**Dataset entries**
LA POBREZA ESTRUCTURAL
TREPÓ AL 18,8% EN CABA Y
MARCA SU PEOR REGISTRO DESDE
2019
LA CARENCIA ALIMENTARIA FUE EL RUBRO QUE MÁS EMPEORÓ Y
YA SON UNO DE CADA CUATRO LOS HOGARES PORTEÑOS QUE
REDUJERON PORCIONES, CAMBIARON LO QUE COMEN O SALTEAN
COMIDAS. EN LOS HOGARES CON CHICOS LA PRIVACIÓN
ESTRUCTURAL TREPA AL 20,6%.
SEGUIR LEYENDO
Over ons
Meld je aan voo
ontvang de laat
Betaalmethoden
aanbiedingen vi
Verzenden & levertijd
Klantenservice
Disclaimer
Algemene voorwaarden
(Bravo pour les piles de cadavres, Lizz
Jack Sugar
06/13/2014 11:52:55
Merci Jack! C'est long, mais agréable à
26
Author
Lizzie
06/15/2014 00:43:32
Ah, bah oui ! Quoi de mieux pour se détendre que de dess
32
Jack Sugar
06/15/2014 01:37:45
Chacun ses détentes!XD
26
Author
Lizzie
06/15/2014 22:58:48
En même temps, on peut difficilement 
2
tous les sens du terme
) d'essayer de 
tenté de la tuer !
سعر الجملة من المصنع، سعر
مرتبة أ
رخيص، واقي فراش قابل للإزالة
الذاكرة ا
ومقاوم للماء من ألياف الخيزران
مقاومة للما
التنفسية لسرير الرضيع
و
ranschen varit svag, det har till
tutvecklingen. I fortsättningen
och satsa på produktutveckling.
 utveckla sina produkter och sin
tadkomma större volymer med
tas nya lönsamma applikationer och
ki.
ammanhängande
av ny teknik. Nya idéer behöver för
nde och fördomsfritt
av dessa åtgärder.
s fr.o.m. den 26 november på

---

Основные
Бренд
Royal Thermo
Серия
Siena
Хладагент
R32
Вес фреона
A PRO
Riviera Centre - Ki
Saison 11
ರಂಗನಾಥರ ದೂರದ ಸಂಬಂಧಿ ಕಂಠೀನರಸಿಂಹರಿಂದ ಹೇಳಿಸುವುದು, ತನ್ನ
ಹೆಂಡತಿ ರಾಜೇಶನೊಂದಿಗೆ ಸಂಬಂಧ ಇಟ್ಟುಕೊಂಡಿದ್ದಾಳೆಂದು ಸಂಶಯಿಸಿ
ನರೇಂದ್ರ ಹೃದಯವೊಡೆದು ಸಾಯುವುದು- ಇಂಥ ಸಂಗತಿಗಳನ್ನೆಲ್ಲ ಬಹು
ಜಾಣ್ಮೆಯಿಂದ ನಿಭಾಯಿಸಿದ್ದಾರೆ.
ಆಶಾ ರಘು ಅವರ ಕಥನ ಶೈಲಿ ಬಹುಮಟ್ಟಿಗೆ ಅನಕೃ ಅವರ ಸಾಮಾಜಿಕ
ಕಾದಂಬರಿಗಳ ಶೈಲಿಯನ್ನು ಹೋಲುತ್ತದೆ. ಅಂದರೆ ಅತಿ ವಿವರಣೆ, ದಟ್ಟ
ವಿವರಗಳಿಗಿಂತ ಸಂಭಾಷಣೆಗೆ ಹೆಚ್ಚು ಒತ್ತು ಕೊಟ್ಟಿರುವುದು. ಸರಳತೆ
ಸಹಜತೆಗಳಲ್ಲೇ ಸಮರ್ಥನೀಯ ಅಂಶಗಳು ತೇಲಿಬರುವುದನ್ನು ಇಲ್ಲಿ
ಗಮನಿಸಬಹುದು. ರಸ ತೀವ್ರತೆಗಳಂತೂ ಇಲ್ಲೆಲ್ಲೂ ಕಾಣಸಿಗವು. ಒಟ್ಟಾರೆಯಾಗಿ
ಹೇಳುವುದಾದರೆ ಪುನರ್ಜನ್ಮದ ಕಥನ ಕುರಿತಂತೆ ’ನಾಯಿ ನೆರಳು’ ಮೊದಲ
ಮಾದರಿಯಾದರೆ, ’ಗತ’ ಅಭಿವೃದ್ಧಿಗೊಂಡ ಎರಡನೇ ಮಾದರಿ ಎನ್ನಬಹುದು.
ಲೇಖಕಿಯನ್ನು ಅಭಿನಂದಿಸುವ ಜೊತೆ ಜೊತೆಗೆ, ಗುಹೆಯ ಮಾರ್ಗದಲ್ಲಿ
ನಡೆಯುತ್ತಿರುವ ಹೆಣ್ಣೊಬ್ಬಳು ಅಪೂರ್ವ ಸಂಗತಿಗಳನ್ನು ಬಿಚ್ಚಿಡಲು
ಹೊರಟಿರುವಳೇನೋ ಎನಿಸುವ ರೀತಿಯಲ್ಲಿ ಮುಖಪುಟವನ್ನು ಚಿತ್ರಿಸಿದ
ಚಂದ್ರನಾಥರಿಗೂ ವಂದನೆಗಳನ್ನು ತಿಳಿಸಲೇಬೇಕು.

**To do**
Update the data starting at the line containing "LA POBREZA ESTRUCTURAL" and ending at the line containing "s fr.o.m. den 26 november på" so that "Author" becomes "Auteur". Leave all other text in those lines unchanged.

**Expected output**
LA POBREZA ESTRUCTURAL
TREPÓ AL 18,8% EN CABA Y
MARCA SU PEOR REGISTRO DESDE
2019
LA CARENCIA ALIMENTARIA FUE EL RUBRO QUE MÁS EMPEORÓ Y
YA SON UNO DE CADA CUATRO LOS HOGARES PORTEÑOS QUE
REDUJERON PORCIONES, CAMBIARON LO QUE COMEN O SALTEAN
COMIDAS. EN LOS HOGARES CON CHICOS LA PRIVACIÓN
ESTRUCTURAL TREPA AL 20,6%.
SEGUIR LEYENDO
Over ons
Meld je aan voo
ontvang de laat
Betaalmethoden
aanbiedingen vi
Verzenden & levertijd
Klantenservice
Disclaimer
Algemene voorwaarden
(Bravo pour les piles de cadavres, Lizz
Jack Sugar
06/13/2014 11:52:55
Merci Jack! C'est long, mais agréable à
26
Auteur
Lizzie
06/15/2014 00:43:32
Ah, bah oui ! Quoi de mieux pour se détendre que de dess
32
Jack Sugar
06/15/2014 01:37:45
Chacun ses détentes!XD
26
Auteur
Lizzie
06/15/2014 22:58:48
En même temps, on peut difficilement 
2
tous les sens du terme
) d'essayer de 
tenté de la tuer !
سعر الجملة من المصنع، سعر
مرتبة أ
رخيص، واقي فراش قابل للإزالة
الذاكرة ا
ومقاوم للماء من ألياف الخيزران
مقاومة للما
التنفسية لسرير الرضيع
و
ranschen varit svag, det har till
tutvecklingen. I fortsättningen
och satsa på produktutveckling.
 utveckla sina produkter och sin
tadkomma större volymer med
tas nya lönsamma applikationer och
ki.
ammanhängande
av ny teknik. Nya idéer behöver för
nde och fördomsfritt
av dessa åtgärder.
s fr.o.m. den 26 november på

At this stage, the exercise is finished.